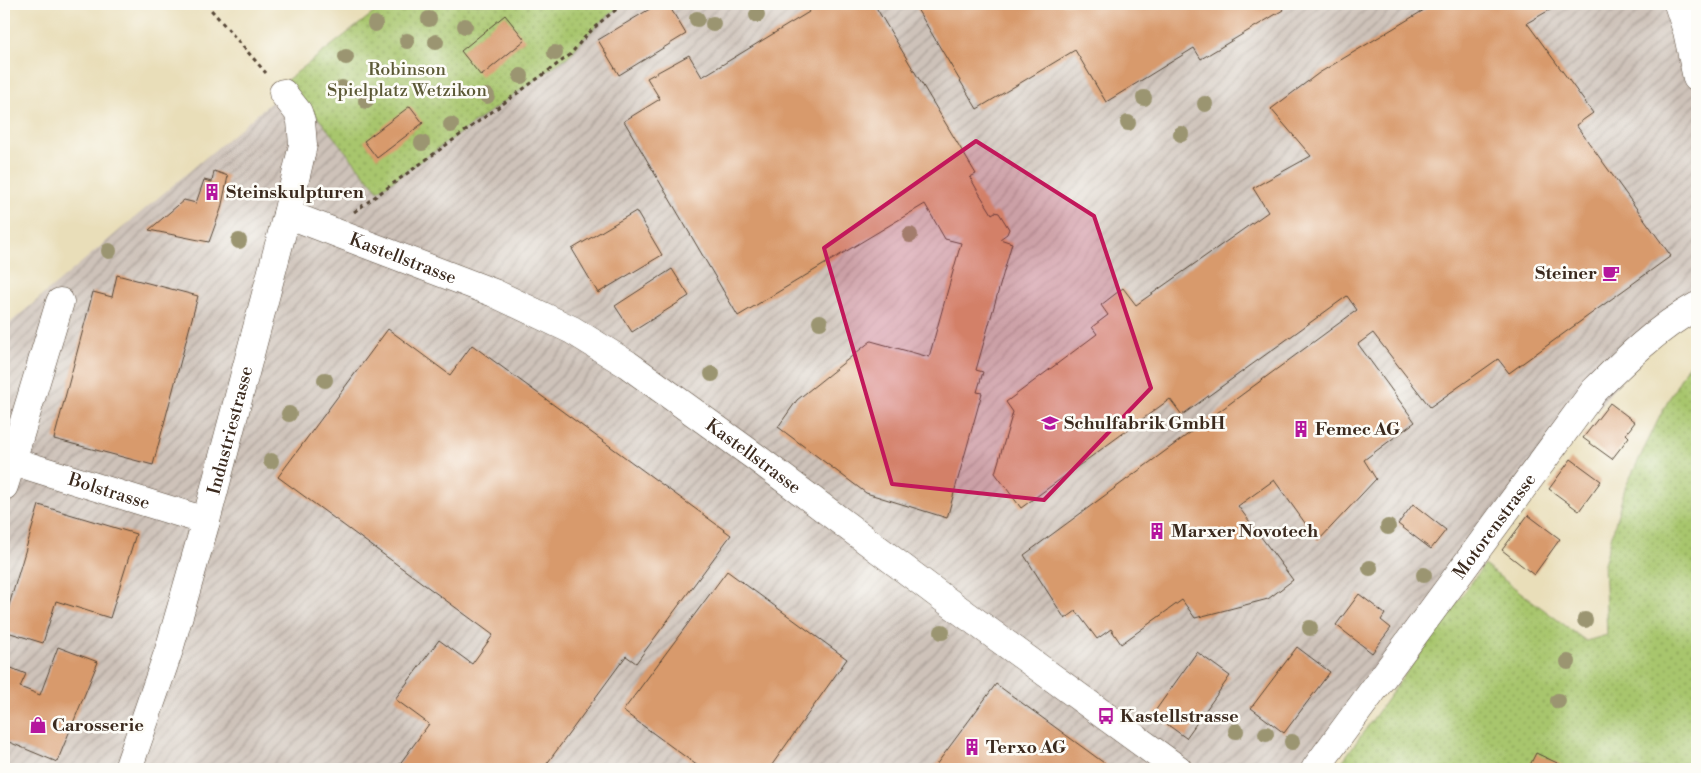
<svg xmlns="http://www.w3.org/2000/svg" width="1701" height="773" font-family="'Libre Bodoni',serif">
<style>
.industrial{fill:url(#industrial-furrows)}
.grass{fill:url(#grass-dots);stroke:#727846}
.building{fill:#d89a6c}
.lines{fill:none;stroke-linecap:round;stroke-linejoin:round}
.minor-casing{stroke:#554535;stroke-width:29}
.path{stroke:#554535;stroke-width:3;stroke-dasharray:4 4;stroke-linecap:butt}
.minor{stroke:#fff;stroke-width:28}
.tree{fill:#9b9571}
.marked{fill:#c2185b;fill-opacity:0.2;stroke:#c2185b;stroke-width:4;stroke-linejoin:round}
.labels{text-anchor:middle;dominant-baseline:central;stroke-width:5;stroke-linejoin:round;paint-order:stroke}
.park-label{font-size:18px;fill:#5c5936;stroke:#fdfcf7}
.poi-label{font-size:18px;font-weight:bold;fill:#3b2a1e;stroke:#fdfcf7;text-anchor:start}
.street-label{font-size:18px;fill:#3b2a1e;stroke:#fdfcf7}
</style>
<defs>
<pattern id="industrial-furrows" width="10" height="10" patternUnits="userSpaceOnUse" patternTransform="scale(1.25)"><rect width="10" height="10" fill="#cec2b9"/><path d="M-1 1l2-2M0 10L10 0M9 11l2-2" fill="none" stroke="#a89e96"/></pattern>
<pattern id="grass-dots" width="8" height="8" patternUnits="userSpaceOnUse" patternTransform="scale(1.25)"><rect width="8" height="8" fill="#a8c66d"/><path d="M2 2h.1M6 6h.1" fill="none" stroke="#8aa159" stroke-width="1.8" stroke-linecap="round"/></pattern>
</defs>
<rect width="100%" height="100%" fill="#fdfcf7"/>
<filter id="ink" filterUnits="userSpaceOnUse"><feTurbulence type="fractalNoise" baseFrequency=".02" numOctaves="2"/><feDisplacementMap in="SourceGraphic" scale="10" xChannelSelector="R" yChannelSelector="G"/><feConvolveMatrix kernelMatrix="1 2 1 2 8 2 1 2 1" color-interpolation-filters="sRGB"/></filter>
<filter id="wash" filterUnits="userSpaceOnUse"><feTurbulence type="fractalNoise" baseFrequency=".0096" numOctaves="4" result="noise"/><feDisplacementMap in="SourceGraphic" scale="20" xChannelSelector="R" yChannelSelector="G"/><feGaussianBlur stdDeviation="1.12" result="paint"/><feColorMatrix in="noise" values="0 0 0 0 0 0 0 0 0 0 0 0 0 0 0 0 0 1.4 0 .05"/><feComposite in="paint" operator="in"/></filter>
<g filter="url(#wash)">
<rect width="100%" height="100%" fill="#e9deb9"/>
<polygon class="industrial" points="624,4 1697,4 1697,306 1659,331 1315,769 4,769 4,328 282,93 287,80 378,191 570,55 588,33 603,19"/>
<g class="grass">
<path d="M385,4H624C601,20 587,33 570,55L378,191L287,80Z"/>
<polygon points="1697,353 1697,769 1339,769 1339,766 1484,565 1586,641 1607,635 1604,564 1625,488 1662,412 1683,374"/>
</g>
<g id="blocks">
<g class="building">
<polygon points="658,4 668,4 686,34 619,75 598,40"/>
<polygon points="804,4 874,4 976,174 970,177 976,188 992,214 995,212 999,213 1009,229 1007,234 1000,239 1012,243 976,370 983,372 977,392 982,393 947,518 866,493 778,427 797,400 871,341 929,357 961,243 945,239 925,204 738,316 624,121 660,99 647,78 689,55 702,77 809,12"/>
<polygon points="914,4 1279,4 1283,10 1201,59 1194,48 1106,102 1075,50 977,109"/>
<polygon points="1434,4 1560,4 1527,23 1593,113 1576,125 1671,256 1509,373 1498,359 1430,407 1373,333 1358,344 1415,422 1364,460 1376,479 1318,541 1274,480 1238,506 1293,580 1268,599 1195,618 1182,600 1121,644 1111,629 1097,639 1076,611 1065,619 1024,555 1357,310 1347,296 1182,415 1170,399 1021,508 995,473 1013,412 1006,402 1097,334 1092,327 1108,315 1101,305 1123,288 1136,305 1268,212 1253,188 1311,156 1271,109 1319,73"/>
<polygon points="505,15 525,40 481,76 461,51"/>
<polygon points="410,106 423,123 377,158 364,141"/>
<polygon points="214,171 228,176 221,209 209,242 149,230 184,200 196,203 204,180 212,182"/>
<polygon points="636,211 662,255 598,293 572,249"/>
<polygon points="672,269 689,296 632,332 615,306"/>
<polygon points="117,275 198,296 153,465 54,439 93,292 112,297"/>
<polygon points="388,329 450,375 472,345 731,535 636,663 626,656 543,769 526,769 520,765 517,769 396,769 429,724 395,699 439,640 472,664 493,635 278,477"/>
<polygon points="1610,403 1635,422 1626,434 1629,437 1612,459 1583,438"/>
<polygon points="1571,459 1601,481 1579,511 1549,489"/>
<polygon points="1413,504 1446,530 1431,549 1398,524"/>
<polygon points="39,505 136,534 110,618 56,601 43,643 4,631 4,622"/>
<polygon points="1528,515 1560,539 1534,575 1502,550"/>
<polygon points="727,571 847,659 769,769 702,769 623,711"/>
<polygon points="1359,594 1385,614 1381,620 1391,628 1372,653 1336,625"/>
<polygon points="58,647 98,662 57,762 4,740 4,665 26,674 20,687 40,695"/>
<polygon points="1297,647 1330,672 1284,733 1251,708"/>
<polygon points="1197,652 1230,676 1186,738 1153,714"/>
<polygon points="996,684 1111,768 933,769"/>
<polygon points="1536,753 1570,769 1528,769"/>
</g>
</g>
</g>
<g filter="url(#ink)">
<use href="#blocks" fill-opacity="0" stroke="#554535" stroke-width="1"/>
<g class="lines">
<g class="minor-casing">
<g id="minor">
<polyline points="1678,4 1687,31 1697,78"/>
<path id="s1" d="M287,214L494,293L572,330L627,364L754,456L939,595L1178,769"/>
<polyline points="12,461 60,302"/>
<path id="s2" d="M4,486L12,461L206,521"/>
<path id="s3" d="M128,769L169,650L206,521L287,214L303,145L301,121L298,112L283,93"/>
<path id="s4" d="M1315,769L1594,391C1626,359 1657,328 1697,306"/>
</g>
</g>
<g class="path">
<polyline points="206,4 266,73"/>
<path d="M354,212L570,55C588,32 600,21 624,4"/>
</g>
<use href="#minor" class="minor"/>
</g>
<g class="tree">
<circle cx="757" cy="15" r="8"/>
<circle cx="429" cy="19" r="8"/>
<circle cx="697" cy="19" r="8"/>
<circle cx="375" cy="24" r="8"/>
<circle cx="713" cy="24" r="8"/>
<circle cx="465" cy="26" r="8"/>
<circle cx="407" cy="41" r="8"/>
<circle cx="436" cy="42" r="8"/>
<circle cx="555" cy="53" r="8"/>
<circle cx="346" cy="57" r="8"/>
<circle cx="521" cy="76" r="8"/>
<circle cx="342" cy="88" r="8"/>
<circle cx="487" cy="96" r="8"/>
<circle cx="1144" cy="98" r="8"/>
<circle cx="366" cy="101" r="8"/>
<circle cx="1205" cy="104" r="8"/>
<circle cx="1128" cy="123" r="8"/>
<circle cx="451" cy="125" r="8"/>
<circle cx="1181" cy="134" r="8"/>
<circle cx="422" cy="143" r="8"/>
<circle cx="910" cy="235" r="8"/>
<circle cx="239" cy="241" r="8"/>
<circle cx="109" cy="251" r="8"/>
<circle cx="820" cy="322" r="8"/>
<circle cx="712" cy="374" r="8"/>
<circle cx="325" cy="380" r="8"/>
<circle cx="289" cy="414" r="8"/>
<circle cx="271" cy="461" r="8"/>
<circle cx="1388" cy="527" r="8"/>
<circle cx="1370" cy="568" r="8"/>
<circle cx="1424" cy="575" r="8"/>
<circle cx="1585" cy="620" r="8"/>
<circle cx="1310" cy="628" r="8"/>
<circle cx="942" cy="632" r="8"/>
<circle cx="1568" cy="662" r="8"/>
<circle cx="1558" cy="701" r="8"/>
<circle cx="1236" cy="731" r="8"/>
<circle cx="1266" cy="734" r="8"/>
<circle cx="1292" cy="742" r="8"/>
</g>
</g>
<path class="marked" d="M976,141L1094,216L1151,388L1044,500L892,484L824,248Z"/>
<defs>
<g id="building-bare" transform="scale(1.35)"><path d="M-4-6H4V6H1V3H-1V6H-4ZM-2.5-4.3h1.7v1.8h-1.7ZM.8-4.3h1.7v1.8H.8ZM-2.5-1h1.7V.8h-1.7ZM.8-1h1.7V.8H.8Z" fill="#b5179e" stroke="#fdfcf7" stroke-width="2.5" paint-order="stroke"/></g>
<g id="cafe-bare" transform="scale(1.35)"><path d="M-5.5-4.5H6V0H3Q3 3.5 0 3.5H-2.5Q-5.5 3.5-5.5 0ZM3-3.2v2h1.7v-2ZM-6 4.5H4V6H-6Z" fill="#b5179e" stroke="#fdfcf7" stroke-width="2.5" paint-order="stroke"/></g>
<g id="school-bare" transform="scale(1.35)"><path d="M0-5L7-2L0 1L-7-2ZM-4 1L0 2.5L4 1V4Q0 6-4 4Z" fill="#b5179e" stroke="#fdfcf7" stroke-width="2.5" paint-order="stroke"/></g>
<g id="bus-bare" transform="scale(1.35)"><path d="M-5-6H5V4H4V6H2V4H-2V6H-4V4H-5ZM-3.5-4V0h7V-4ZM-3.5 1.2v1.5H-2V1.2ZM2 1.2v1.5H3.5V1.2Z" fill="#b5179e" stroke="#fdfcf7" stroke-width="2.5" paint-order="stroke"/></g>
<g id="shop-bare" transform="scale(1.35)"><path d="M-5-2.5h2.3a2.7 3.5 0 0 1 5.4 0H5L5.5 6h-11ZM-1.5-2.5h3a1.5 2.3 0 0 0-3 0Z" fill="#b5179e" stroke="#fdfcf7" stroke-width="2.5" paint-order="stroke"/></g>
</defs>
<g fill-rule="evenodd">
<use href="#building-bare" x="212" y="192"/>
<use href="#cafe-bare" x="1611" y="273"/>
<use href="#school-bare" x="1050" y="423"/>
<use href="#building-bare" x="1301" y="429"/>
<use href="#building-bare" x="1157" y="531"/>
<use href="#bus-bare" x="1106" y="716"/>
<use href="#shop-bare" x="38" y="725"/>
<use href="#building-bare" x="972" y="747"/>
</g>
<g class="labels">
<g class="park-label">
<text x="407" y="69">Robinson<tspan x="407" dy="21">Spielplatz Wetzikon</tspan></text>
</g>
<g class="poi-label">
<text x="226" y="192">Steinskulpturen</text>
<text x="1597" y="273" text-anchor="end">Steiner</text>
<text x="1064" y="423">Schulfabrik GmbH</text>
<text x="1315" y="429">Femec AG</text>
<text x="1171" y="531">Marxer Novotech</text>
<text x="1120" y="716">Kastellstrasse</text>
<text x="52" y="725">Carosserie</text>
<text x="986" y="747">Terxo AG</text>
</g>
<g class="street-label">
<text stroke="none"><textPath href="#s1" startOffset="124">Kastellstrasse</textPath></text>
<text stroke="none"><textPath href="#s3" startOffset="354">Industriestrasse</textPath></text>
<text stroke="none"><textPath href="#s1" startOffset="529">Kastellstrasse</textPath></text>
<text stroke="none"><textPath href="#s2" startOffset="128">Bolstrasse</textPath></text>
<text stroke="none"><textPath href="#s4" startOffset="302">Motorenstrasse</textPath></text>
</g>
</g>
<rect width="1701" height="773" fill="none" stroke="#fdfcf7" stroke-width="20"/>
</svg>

::::::::::

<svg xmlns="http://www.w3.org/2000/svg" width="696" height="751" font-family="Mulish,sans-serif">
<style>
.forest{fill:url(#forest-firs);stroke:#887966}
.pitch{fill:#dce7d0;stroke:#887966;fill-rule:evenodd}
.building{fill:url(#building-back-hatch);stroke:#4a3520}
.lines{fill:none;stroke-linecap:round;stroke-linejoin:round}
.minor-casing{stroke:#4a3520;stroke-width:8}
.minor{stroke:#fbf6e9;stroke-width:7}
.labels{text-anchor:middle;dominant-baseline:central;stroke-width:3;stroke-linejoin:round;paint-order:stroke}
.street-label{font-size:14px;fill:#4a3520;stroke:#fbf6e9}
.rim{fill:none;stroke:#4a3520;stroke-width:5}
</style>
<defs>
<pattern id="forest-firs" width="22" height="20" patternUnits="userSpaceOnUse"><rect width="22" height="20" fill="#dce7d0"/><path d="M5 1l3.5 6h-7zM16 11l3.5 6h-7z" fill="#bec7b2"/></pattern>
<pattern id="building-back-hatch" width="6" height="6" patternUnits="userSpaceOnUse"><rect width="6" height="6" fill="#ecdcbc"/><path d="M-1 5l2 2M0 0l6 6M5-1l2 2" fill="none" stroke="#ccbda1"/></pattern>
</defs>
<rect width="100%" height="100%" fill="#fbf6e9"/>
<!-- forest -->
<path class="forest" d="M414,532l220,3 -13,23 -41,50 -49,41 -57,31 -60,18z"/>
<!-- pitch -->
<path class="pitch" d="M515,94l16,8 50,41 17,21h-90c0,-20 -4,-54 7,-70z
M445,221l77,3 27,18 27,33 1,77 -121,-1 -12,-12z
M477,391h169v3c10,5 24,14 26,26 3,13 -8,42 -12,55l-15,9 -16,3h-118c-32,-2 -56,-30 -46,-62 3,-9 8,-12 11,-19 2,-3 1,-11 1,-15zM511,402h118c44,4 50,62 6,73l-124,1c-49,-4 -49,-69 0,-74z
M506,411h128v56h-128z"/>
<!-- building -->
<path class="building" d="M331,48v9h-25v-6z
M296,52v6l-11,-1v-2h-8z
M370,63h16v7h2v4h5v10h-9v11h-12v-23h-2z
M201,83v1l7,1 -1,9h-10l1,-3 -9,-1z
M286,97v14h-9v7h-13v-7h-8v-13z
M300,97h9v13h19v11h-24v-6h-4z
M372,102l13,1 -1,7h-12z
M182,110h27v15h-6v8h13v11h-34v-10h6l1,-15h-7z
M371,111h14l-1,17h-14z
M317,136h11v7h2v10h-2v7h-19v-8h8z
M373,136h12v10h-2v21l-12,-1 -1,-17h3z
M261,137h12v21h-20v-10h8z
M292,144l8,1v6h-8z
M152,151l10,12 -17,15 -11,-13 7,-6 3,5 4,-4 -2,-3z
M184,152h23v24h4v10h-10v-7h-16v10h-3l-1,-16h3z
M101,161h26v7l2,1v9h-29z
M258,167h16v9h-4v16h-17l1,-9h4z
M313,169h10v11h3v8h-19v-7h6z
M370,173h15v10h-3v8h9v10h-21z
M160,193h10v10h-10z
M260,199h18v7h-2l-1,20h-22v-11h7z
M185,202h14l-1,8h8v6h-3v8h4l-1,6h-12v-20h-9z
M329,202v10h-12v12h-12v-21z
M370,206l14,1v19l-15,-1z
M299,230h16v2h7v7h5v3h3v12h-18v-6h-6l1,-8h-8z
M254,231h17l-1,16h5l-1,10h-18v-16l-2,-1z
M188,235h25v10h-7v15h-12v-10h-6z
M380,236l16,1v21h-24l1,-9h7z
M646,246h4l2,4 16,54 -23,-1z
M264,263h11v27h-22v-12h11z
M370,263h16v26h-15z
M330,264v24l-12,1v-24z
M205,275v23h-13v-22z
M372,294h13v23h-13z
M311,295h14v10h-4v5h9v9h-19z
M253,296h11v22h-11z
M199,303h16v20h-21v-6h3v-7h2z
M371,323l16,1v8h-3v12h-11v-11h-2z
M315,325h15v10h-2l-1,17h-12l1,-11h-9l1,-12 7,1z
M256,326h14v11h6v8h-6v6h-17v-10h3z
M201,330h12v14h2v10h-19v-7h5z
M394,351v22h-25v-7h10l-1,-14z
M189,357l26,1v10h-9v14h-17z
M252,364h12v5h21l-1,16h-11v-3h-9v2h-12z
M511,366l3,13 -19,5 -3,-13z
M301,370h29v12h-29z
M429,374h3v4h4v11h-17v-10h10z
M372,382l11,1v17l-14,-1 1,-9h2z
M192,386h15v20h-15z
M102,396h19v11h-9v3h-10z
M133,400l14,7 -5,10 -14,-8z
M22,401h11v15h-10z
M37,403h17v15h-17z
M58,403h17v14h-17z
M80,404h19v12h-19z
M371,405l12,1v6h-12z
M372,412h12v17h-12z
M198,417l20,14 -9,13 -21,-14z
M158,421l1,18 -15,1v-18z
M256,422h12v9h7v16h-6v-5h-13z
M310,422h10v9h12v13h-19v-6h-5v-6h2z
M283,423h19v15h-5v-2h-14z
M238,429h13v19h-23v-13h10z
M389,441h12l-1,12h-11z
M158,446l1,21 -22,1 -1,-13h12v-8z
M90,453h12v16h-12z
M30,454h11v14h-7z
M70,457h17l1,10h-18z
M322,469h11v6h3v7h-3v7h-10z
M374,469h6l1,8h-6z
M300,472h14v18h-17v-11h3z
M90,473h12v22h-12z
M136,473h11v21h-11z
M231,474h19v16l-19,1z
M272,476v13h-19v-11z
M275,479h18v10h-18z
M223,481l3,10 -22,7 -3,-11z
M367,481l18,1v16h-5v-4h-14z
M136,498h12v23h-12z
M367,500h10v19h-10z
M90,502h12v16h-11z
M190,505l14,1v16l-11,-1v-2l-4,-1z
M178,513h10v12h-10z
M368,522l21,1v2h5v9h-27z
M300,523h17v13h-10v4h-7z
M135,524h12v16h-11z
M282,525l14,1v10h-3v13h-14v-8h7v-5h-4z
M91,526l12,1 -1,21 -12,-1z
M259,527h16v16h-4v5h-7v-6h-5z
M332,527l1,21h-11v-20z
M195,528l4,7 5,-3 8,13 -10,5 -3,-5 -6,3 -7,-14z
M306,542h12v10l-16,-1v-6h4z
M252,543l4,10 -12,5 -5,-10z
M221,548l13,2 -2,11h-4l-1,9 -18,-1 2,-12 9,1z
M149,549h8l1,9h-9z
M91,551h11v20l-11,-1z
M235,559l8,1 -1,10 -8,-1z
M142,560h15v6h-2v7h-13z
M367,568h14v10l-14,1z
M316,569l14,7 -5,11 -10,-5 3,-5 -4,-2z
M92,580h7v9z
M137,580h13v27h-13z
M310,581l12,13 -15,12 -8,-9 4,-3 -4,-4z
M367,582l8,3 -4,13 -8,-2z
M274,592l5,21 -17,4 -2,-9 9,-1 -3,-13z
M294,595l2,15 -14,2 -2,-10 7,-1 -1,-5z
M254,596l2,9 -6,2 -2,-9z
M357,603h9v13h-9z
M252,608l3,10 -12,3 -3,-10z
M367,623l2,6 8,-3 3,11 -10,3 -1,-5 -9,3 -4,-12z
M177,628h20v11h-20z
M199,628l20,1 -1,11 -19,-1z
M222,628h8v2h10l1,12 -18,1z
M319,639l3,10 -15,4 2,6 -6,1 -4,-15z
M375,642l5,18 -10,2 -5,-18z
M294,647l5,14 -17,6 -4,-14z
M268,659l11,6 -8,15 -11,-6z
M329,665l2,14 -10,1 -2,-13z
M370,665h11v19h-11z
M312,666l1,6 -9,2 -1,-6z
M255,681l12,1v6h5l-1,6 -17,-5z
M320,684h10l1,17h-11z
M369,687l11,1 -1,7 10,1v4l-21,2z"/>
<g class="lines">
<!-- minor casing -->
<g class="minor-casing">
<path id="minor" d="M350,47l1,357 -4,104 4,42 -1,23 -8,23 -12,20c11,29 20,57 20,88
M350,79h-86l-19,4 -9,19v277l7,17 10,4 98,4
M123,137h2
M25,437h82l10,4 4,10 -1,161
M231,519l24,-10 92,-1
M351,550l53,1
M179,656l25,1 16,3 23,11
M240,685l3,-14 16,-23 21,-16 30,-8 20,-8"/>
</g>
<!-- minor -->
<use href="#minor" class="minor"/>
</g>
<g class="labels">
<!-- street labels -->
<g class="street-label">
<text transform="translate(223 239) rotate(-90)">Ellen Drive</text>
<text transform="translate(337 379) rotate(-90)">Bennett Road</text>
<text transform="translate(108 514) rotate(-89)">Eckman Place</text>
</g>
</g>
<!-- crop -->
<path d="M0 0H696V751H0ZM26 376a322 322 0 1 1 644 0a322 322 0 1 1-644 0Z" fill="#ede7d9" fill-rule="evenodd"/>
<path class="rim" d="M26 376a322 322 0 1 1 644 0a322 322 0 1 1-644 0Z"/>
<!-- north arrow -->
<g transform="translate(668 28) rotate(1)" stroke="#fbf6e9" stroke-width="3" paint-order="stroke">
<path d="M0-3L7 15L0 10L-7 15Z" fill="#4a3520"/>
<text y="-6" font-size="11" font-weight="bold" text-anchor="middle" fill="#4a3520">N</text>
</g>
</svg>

::::::::::

--- AIM OF THE EXERCISE ---
Go through the lines above and count those with the string "feDisplacementMap". Reply with the count and nothing more.

--- ANSWER BOX ---
2